うちこのヨガ日記

ヨガの練習や読書、旅、生活、心のなかのこと。

さよならニルヴァーナ 窪美澄 著


人の心は相対的にポーズをとる。こういうことって、ある…。という要素が細かくたくさん描かれています。
実世界よりも人の頭の中のほうが広いということを文章にするなら、こういうことなのだろう。神戸連続児童殺傷事件とオウム真理教のようなカルト教団の要素を重ねたストーリーで、不思議な感覚になります。
この小説には「信じられる人がいないと感じる瞬間」や「それを因果関係のように結びつけてしまう心理」が多く描かれています。以下は設定として非常にキツいところなのですが、娘を殺された母親の母親(老婆)が、こんなセリフを発する場面があります。

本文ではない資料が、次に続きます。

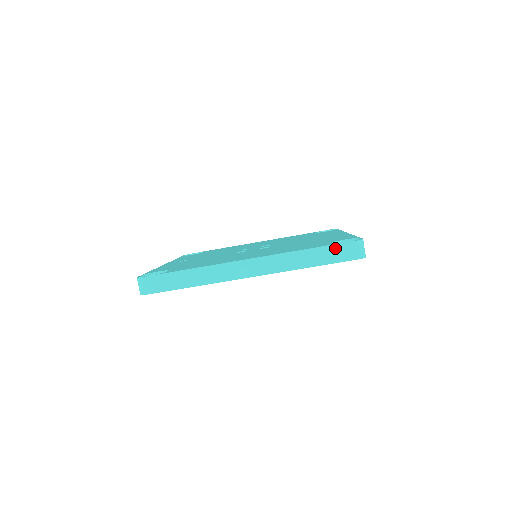
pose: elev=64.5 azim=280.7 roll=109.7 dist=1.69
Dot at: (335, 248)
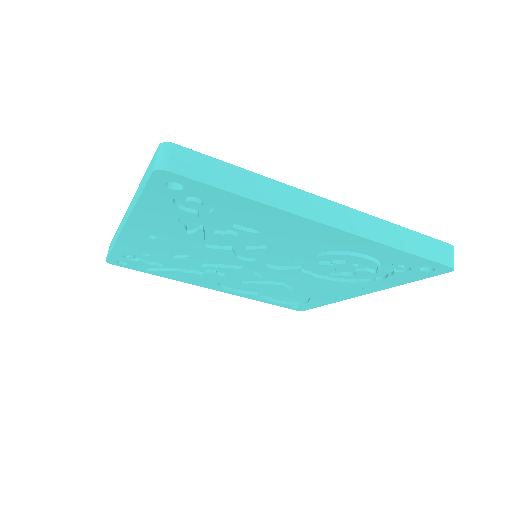
Dot at: (429, 241)
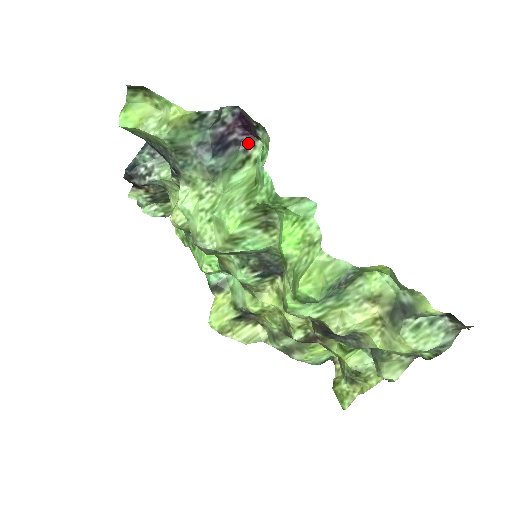
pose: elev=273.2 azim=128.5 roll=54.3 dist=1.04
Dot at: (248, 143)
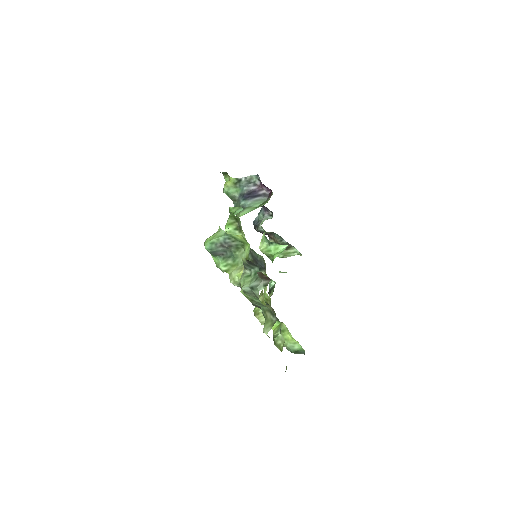
Dot at: (270, 195)
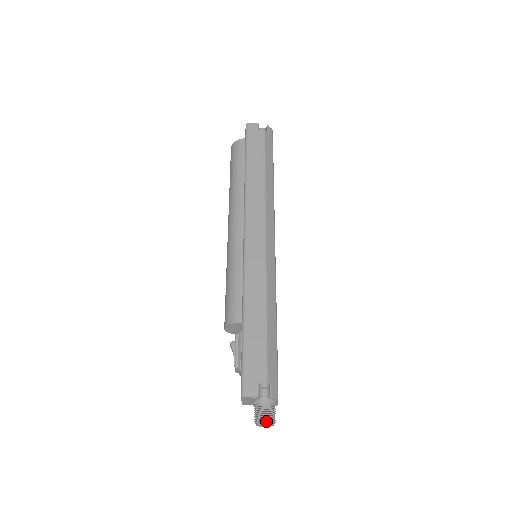
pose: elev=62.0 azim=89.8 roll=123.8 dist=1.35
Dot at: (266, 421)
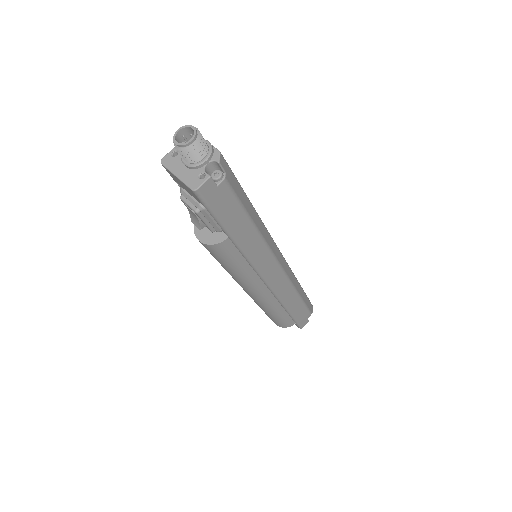
Dot at: (179, 131)
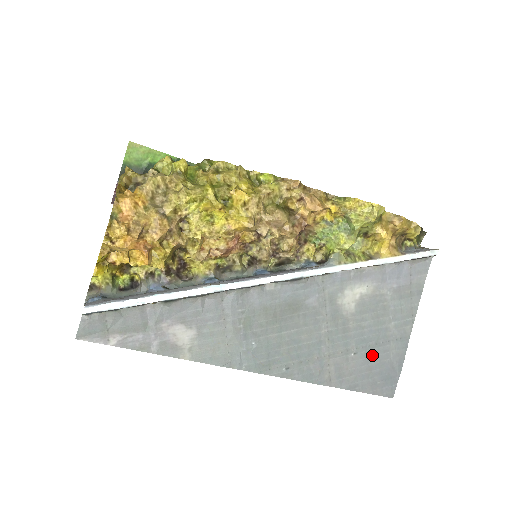
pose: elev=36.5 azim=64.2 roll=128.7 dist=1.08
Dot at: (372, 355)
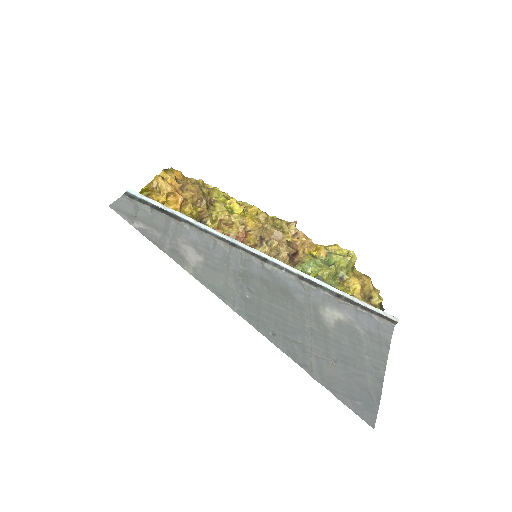
Dot at: (351, 373)
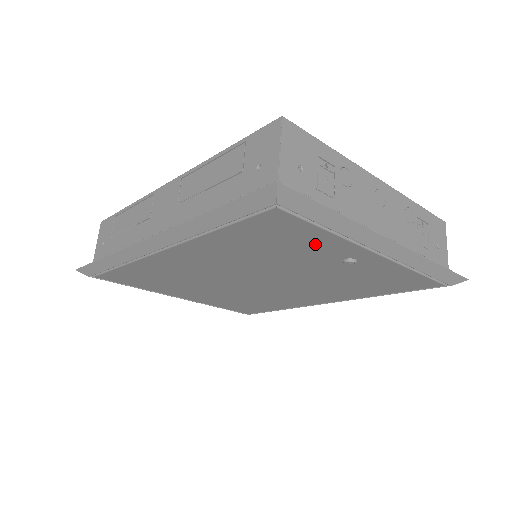
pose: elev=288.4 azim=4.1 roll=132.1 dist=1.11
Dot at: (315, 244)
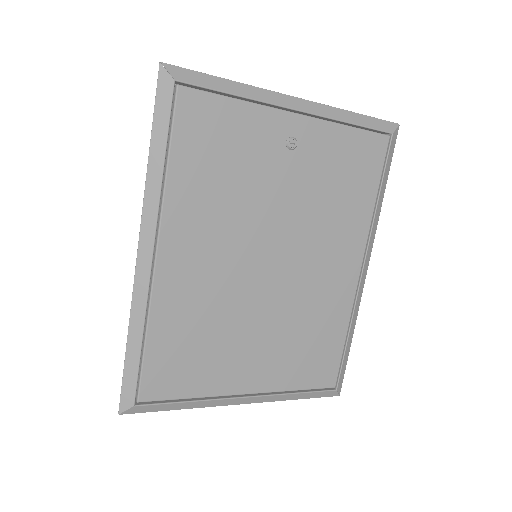
Dot at: (246, 131)
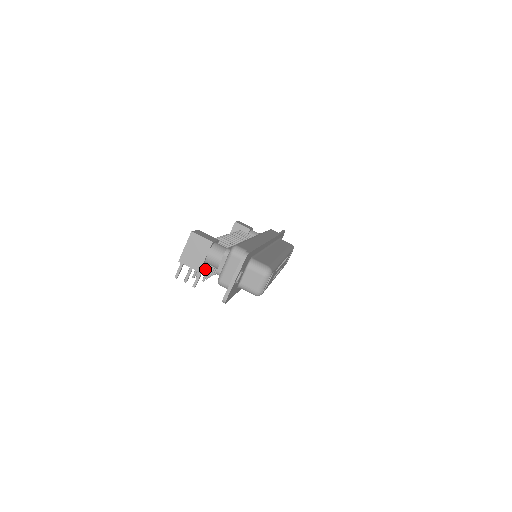
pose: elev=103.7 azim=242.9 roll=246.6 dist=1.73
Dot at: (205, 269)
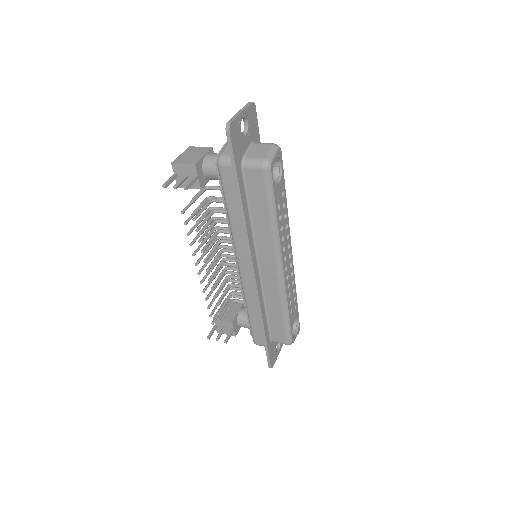
Dot at: (193, 253)
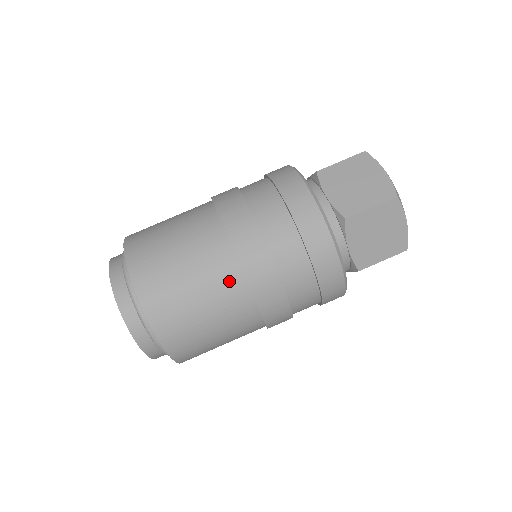
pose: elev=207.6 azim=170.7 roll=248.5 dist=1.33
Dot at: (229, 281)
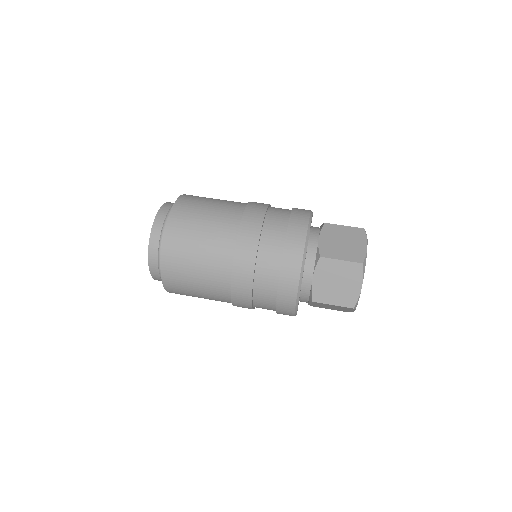
Dot at: (221, 296)
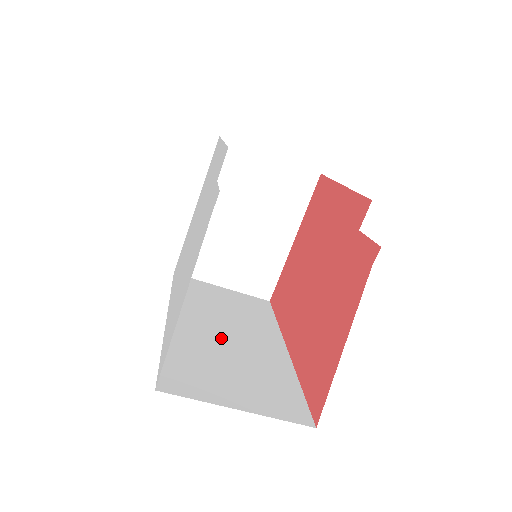
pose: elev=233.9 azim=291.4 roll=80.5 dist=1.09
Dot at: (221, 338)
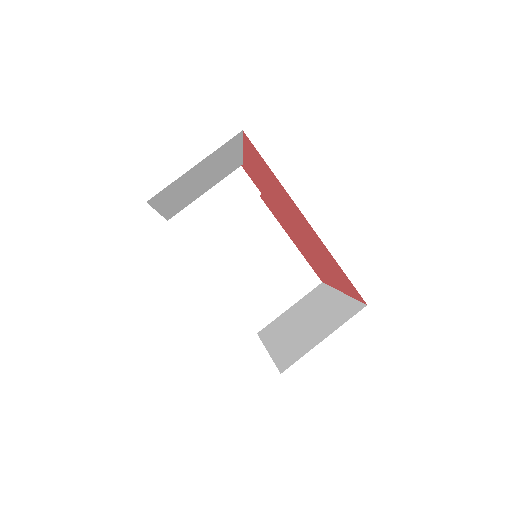
Dot at: occluded
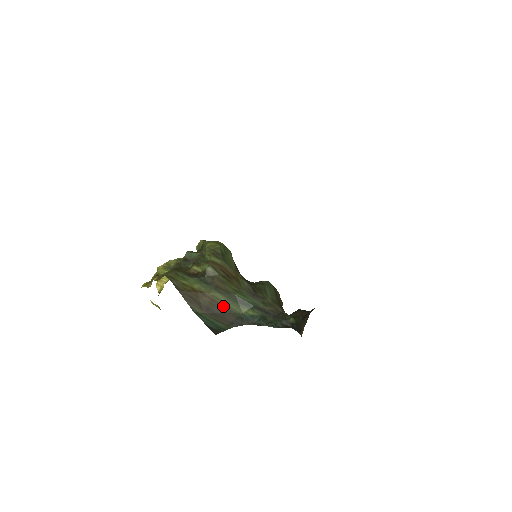
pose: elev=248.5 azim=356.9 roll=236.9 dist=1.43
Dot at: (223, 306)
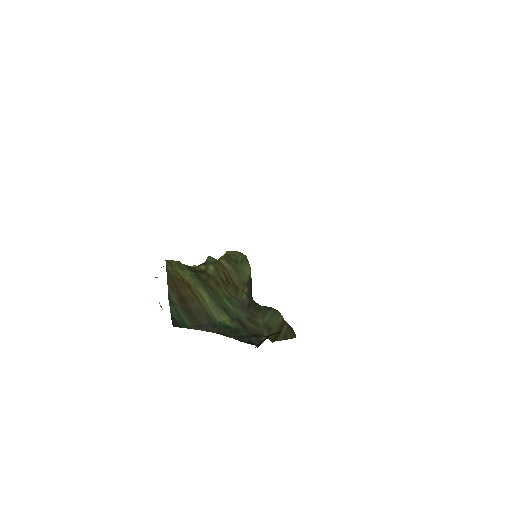
Dot at: (202, 305)
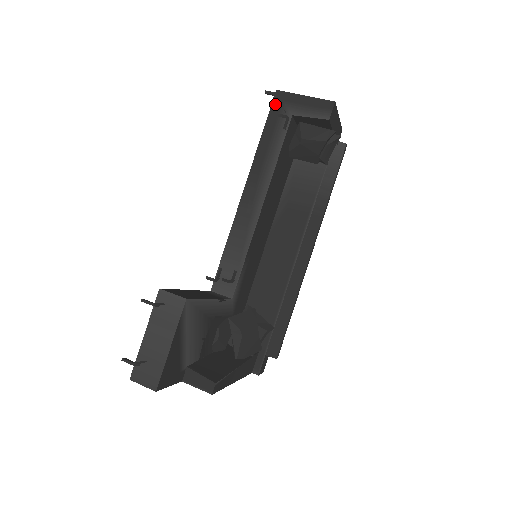
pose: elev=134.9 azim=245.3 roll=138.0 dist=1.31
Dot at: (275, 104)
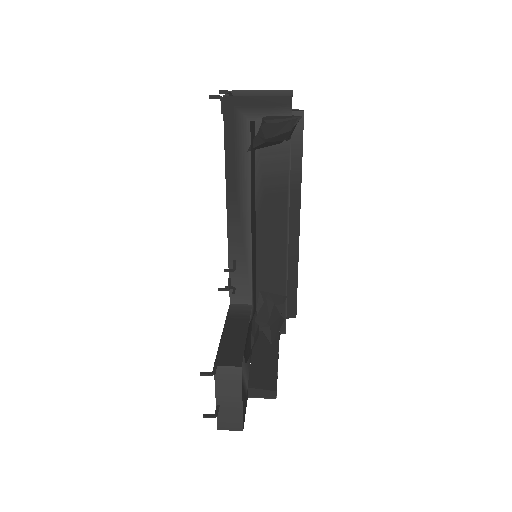
Dot at: (227, 113)
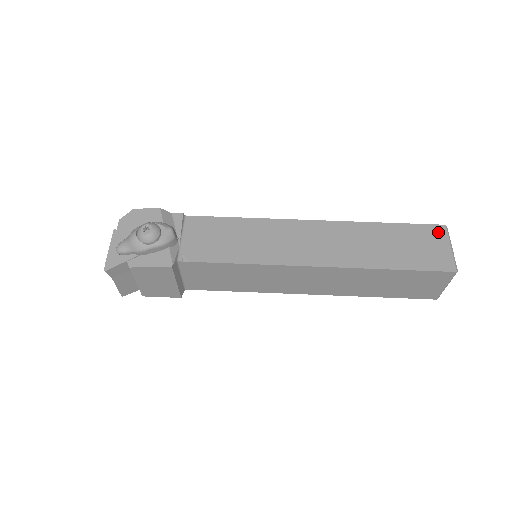
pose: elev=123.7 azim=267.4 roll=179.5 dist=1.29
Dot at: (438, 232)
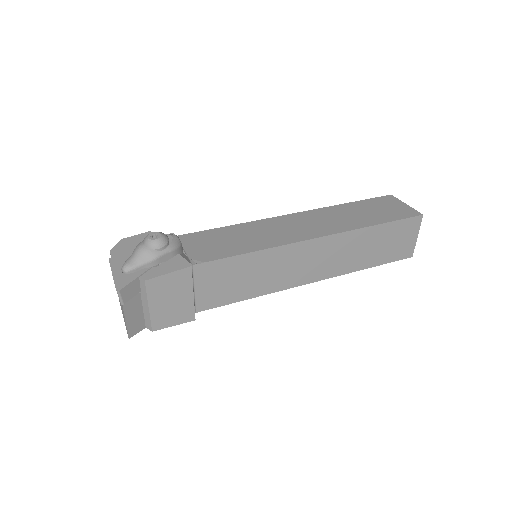
Dot at: (390, 199)
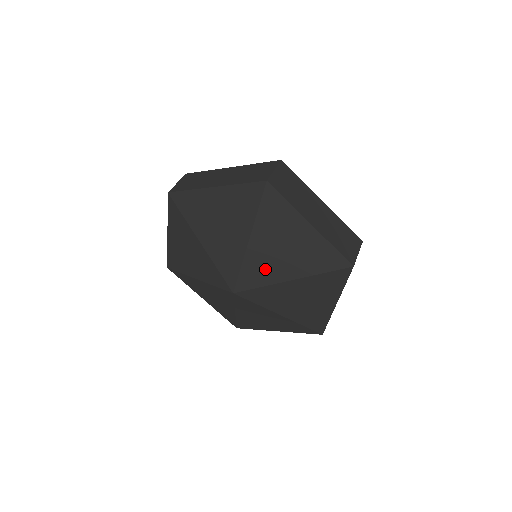
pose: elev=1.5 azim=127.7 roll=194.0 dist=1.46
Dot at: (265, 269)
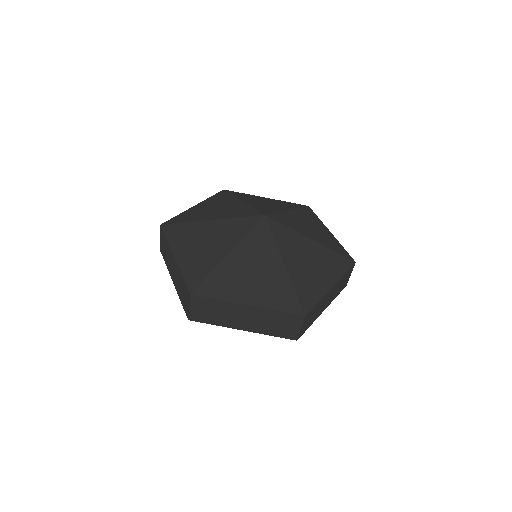
Dot at: occluded
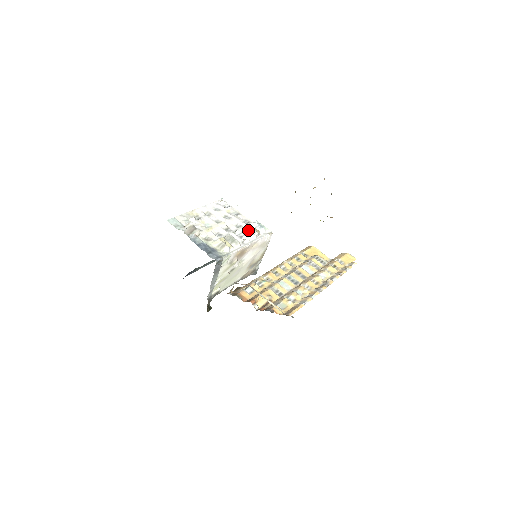
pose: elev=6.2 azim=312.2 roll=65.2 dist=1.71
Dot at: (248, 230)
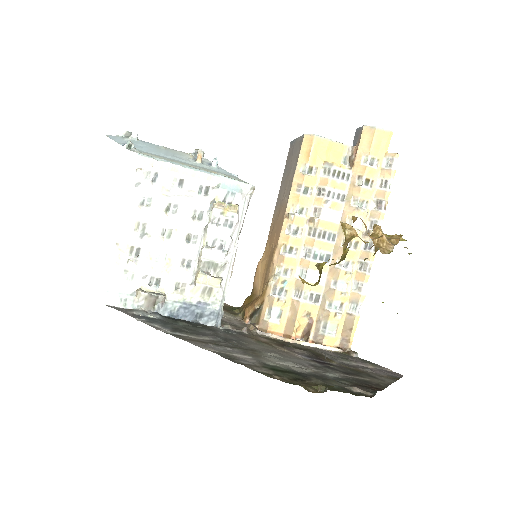
Dot at: (220, 219)
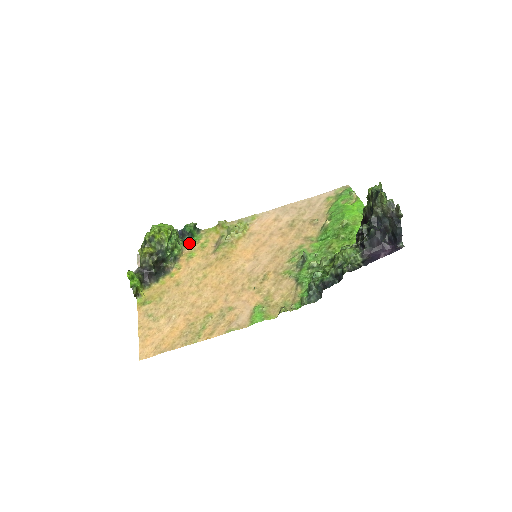
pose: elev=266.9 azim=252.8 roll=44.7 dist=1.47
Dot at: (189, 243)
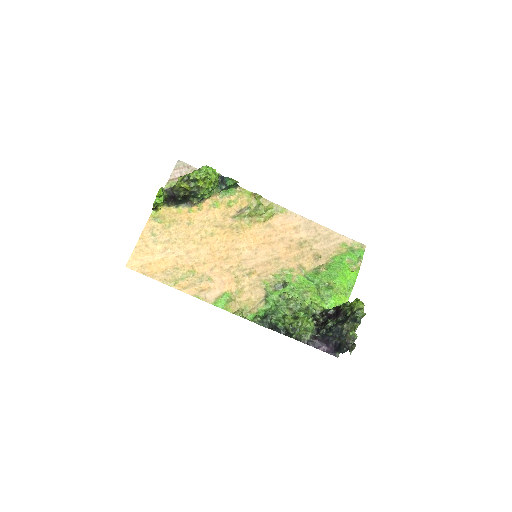
Dot at: (222, 191)
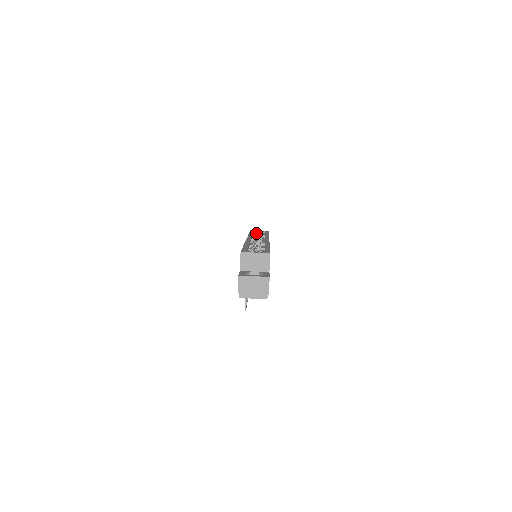
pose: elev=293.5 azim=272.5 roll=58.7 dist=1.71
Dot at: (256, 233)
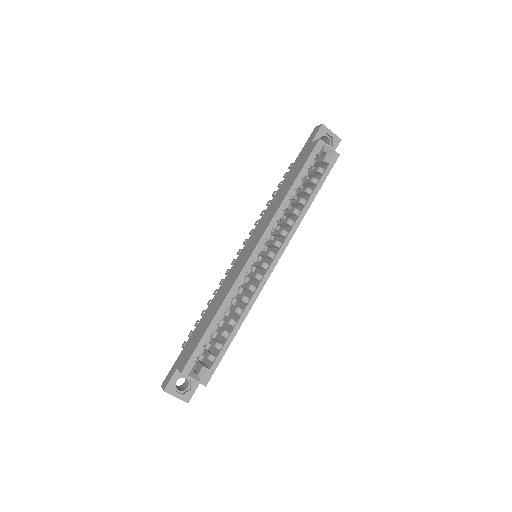
Dot at: (318, 156)
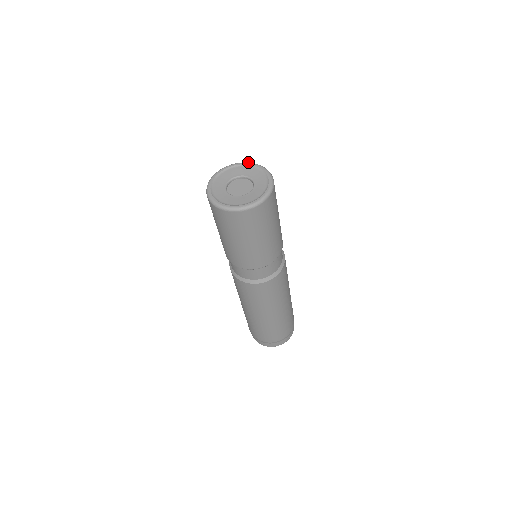
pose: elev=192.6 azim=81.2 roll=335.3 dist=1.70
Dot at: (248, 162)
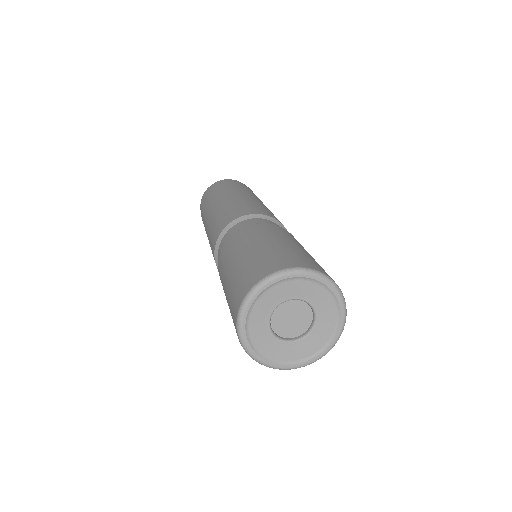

「だって、あんた、娘、殺されて、お金いっぱい入ったんでしょ」



こういう人間の一面を描かれたものを読んで、ひどい話なのに孤独感が解消されるような感覚って、ありませんか。わたしはあります。
この部分を読んで、まだ記憶の薄れていない10月の読書時の感覚がリンクしました。「佐野洋子対談集 人生のきほん」で目にした、西原理恵子さんの母親が西原さんに向けて放った言葉(結婚したらその男にあんたの財産がいくんか、みたいなフレーズ)。身内のナマナマしさに疲弊してきた人は、この小説を読んで救われるような気持ちになることがあるかも。


この小説は、末尾の参考文献にラジニーシの本が挙げられているのも興味深いです。殺人者の少年の母親が傾倒する教団について、こんなふうに描かれています。

例えば、何か手に職をつけて安定した収入を得る、そういう考えを母は持たなかった。何かを信仰すれば、自分の人生は必ずいい方向に変わるはず。それが母の人生訓だった。
(135ページ「霧と炎」より)


ただ生きているだけなのに、ふと襲ってくる罪悪感。それを払いのけるために、殺人を犯すまでの精神状態に至る。
このプロセスを薄めた感情が日常に「ないもの」としたほうが殺人者になることを防げると考える人と、「なくはない」としたほうが殺人者になることを防げると考える人がいると思うのですが、わたしは後者です。この小説は、その中間に立とうとする試みがされているように見えました。ふと襲ってくる罪悪感を「毒親」だけにリバースしないためには、誰にでもある「性」についての記述は避けられない。そこもガッチリ描く姿勢に、力強さを感じました。